# [DO THIS]
Translate this sentence from the passage about a rifle's shifted zero into Spanish: "The rifle and ammo were in my basement where it was 58 degrees."

# [EXTRACT PROVIDED]

>>>

I shot 5 shot strings at 100yds and 200yds. Very surprisingly vertical was off, I was 3.5 inches high at 100 and 3 inches high at 200. Horizontal was spot on still. Both groups were .5 MOA as this rifle has always been a tack driver. I previously had it zeroed for 200 which put it a hair over an inch at 100.

Haven't touched the rifle other than cleaning it since last year where it was spot on. I'll check the action screws and the scope mounts but a thought I wanted to ask the group…

The rifle and ammo were in my basement where it was 58 degrees. We had record breaking high temp yesterday of 74 degrees. I grabbed the rifle and ammo from the basement and was at the range 15 minutes later shooting in 74 degree temps. The rifle and ammo were cold to the touch, then were both placed on out on the bench in the sun. I know temps increase speed but could it be to this extent??

Rifle and glass are both high quality products.

<<<

# [MATERIAL PROVIDED]

>>>

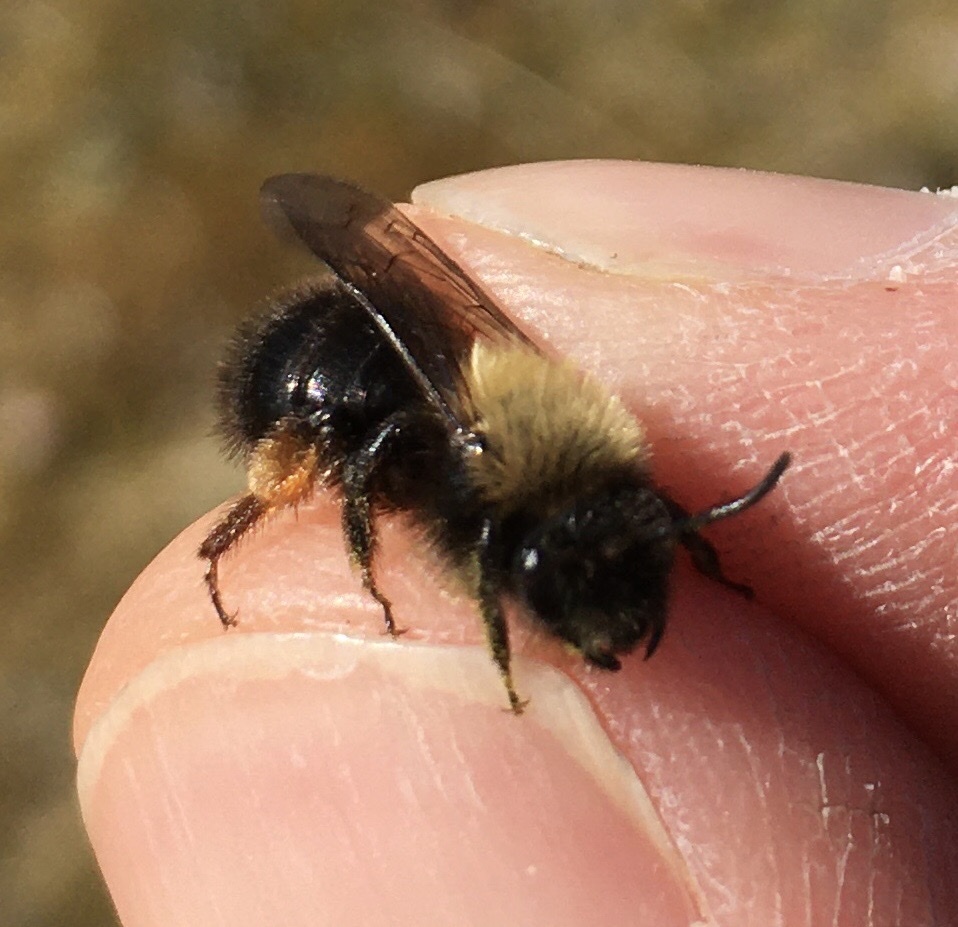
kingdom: Animalia
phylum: Arthropoda
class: Insecta
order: Hymenoptera
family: Andrenidae
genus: Andrena
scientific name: Andrena clarkella
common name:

<<<

# [CORRECT ANSWER]
El rifle y la munición estaban en mi sótano, donde hacía 58 grados.